Is it for fun? Education? Money?

You should be able to determine which of these ideas are more aligned with
your end goal.

------
poletopole
Over the years I've come to realize that the answers to your question is like
asking what the meaning of life is, it's very subjective. So instead of giving
you practical advice like "Write an essay on why not to make and idea." (which
is actually really effective by the way when done right), I will give you some
indirect advice:

1\. Know the difference between reasoning and logic. Reasoning is like telling
a story whereas logic is more like writing an axiomatic proof. Don't give in
to reason, only logic will help you find the right answer. I call reasoning
"scheming" when it's done in the context that the person doing it believes
they are thinking logically but are just fooling themselves.

2\. Shut the hell up! Stop your inner narrative in your life keeping you stuck
in life and just observe the world around you. I find it helpful when I’m
_doing_ something and not making progress to _not-do_ what I’m doing—it’s
quite magical and isn’t what it sounds like. What I mean is you assume an
indifferent mental state which frees up your brain's resources to take notice
and inventory of details you and others missed about a problem.

3\. Follow the path with heart! Is there a splinter in your mind but can't
quite put your finger on it? Don't expect to find your life's purpose
instantly, it takes time. The best advice I can give you is pursue what makes
you the most curious, not what will make the most money. This is because
things you are curious about take less energy to think and learn about.

4\. Be compassionate, not passionate. What I mean by that is don't pursue
"ideas" but pursue what makes you happy and others happy; be a buddha and end
the cycle of suffering. All that matters in this world is happiness. If making
money like Warren Buffett does makes you truly happy (but not for the money
itself) then become a stock investor first, programmer second--you see what
I'm saying? Too many programmers have paralysis when it comes to side project
ideas because what they enjoy most is programming and they are already
programmers, so shouldn't you be happy by now ;)
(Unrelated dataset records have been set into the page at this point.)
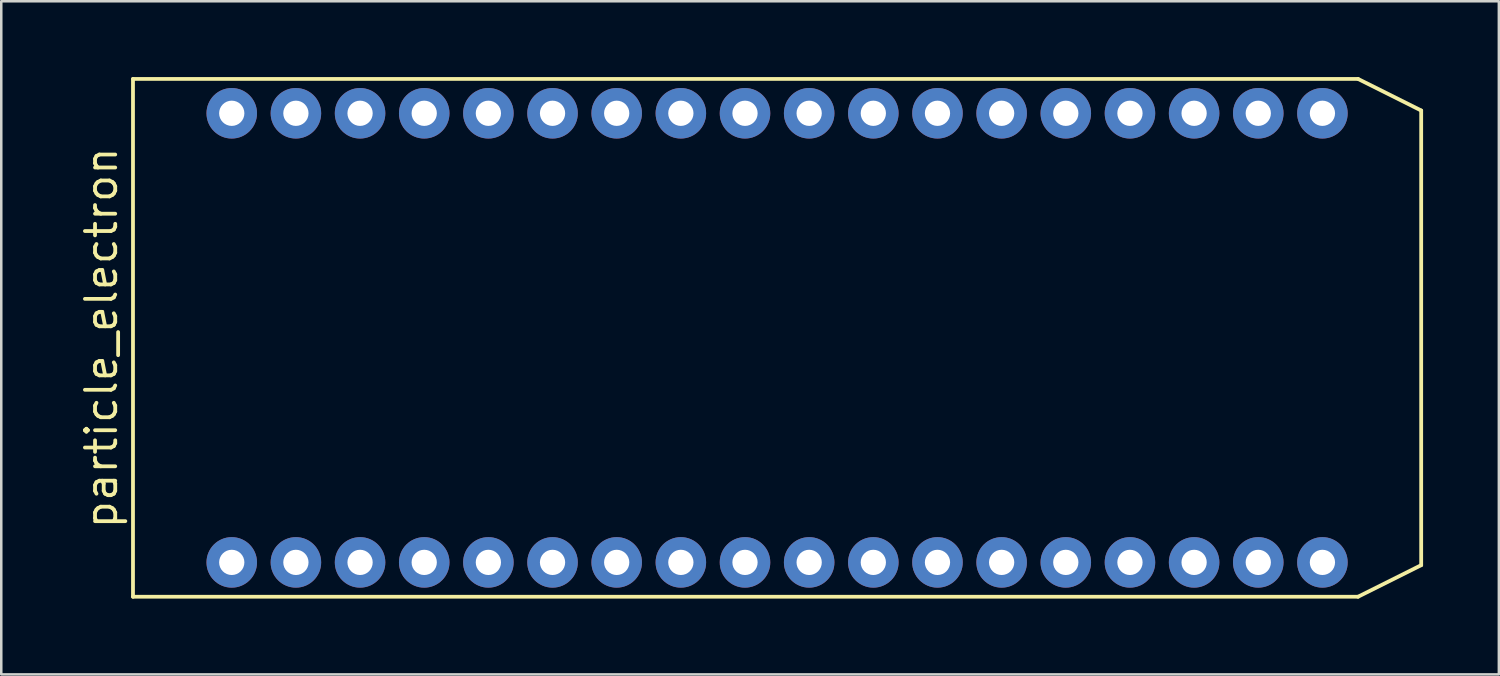
<source format=kicad_pcb>
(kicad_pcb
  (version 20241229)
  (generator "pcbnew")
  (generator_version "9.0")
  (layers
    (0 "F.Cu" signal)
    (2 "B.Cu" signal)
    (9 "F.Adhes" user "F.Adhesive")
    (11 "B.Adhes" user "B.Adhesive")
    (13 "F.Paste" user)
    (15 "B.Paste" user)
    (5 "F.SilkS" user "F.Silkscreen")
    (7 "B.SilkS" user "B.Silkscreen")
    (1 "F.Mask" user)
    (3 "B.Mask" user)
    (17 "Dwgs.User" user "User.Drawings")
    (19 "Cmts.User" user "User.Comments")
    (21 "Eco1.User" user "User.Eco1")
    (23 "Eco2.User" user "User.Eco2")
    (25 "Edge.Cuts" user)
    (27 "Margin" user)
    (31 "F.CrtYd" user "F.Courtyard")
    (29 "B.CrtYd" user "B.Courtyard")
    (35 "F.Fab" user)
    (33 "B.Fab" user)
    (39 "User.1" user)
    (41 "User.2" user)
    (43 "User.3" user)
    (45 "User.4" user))
  (footprint "particle_electron"
    (layer "F.Cu")
    (at 27.715 10.325)
    (property "Reference" "particle_electron" (at -26.75 0 90) (layer "F.SilkS") (effects (font (size 1.2 1.2) (thickness 0.15))))
    (attr through_hole)
    (fp_line (start -25.5 -10.25) (end -25.5 10.25) (stroke (width 0.15) (type solid)) (layer "F.SilkS"))
    (fp_line (start -25.5 10.25) (end 23 10.25) (stroke (width 0.15) (type solid)) (layer "F.SilkS"))
    (fp_line (start 23 -10.25) (end -25.5 -10.25) (stroke (width 0.15) (type solid)) (layer "F.SilkS"))
    (fp_line (start 23 -10.25) (end 25.5 -9) (stroke (width 0.15) (type solid)) (layer "F.SilkS"))
    (fp_line (start 23 10.25) (end 25.5 9) (stroke (width 0.15) (type solid)) (layer "F.SilkS"))
    (fp_line (start 25.5 9) (end 25.5 -9) (stroke (width 0.15) (type solid)) (layer "F.SilkS"))
    (pad "1" thru_hole circle (at -21.59 8.89) (size 2 2) (drill 1) (layers "*.Cu" "*.Mask"))
    (pad "2" thru_hole circle (at -19.05 8.89) (size 2 2) (drill 1) (layers "*.Cu" "*.Mask"))
    (pad "3" thru_hole circle (at -16.51 8.89) (size 2 2) (drill 1) (layers "*.Cu" "*.Mask"))
    (pad "4" thru_hole circle (at -13.97 8.89) (size 2 2) (drill 1) (layers "*.Cu" "*.Mask"))
    (pad "5" thru_hole circle (at -11.43 8.89) (size 2 2) (drill 1) (layers "*.Cu" "*.Mask"))
    (pad "6" thru_hole circle (at -8.89 8.89) (size 2 2) (drill 1) (layers "*.Cu" "*.Mask"))
    (pad "7" thru_hole circle (at -6.35 8.89) (size 2 2) (drill 1) (layers "*.Cu" "*.Mask"))
    (pad "8" thru_hole circle (at -3.81 8.89) (size 2 2) (drill 1) (layers "*.Cu" "*.Mask"))
    (pad "9" thru_hole circle (at -1.27 8.89) (size 2 2) (drill 1) (layers "*.Cu" "*.Mask"))
    (pad "10" thru_hole circle (at 1.27 8.89) (size 2 2) (drill 1) (layers "*.Cu" "*.Mask"))
    (pad "11" thru_hole circle (at 3.81 8.89) (size 2 2) (drill 1) (layers "*.Cu" "*.Mask"))
    (pad "12" thru_hole circle (at 6.35 8.89) (size 2 2) (drill 1) (layers "*.Cu" "*.Mask"))
    (pad "13" thru_hole circle (at 8.89 8.89) (size 2 2) (drill 1) (layers "*.Cu" "*.Mask"))
    (pad "14" thru_hole circle (at 11.43 8.89) (size 2 2) (drill 1) (layers "*.Cu" "*.Mask"))
    (pad "15" thru_hole circle (at 13.97 8.89) (size 2 2) (drill 1) (layers "*.Cu" "*.Mask"))
    (pad "16" thru_hole circle (at 16.51 8.89) (size 2 2) (drill 1) (layers "*.Cu" "*.Mask"))
    (pad "17" thru_hole circle (at 19.05 8.89) (size 2 2) (drill 1) (layers "*.Cu" "*.Mask"))
    (pad "18" thru_hole circle (at 21.59 8.89) (size 2 2) (drill 1) (layers "*.Cu" "*.Mask"))
    (pad "19" thru_hole circle (at 21.59 -8.89) (size 2 2) (drill 1) (layers "*.Cu" "*.Mask"))
    (pad "20" thru_hole circle (at 19.05 -8.89) (size 2 2) (drill 1) (layers "*.Cu" "*.Mask"))
    (pad "21" thru_hole circle (at 16.51 -8.89) (size 2 2) (drill 1) (layers "*.Cu" "*.Mask"))
    (pad "22" thru_hole circle (at 13.97 -8.89) (size 2 2) (drill 1) (layers "*.Cu" "*.Mask"))
    (pad "23" thru_hole circle (at 11.43 -8.89) (size 2 2) (drill 1) (layers "*.Cu" "*.Mask"))
    (pad "24" thru_hole circle (at 8.89 -8.89) (size 2 2) (drill 1) (layers "*.Cu" "*.Mask"))
    (pad "25" thru_hole circle (at 6.35 -8.89) (size 2 2) (drill 1) (layers "*.Cu" "*.Mask"))
    (pad "26" thru_hole circle (at 3.81 -8.89) (size 2 2) (drill 1) (layers "*.Cu" "*.Mask"))
    (pad "27" thru_hole circle (at 1.27 -8.89) (size 2 2) (drill 1) (layers "*.Cu" "*.Mask"))
    (pad "28" thru_hole circle (at -1.27 -8.89) (size 2 2) (drill 1) (layers "*.Cu" "*.Mask"))
    (pad "29" thru_hole circle (at -3.81 -8.89) (size 2 2) (drill 1) (layers "*.Cu" "*.Mask"))
    (pad "30" thru_hole circle (at -6.35 -8.89) (size 2 2) (drill 1) (layers "*.Cu" "*.Mask"))
    (pad "31" thru_hole circle (at -8.89 -8.89) (size 2 2) (drill 1) (layers "*.Cu" "*.Mask"))
    (pad "32" thru_hole circle (at -11.43 -8.89) (size 2 2) (drill 1) (layers "*.Cu" "*.Mask"))
    (pad "33" thru_hole circle (at -13.97 -8.89) (size 2 2) (drill 1) (layers "*.Cu" "*.Mask"))
    (pad "34" thru_hole circle (at -16.51 -8.89) (size 2 2) (drill 1) (layers "*.Cu" "*.Mask"))
    (pad "35" thru_hole circle (at -19.05 -8.89) (size 2 2) (drill 1) (layers "*.Cu" "*.Mask"))
    (pad "36" thru_hole circle (at -21.59 -8.89) (size 2 2) (drill 1) (layers "*.Cu" "*.Mask")))
  (gr_rect
    (start -3 -3)
    (end 56.29 23.65)
    (stroke (width 0.1) (type default))
    (fill no)
    (layer "Edge.Cuts")))
</source>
5\. Be patient! Don't try to think of an idea, rather find a problem (which
could just be a tedious task you do often) as a consumer, not a programmer,
that really bothers you. Then, rather than make a complete product at first,
do experiments first not by building a product but testing assumptions or
hypotheses, doing a trial, and draw conclusions from what you learned. Over
time, all those experiments will result in _learning_ which is the modus
operandi of business.

6\. Do your homework! Spend a good year at least researching all you can about
the problem you are solving (unless you're just making a metoo app) and why it
isn't solved yet, because you may find out for example the problem is
intentional which means it can't be fixed, it is corrupt by design. You may
discover a simpler way of solving the problem that incumbents were too fancy
to notice. Treat your problem like it's a real conspiracy which forces you to
think differently about the problem than others; rather than just being an
engineering challenge, it becomes web of even deeper problems, and you may
just find that your problem is just the tip of the iceberg.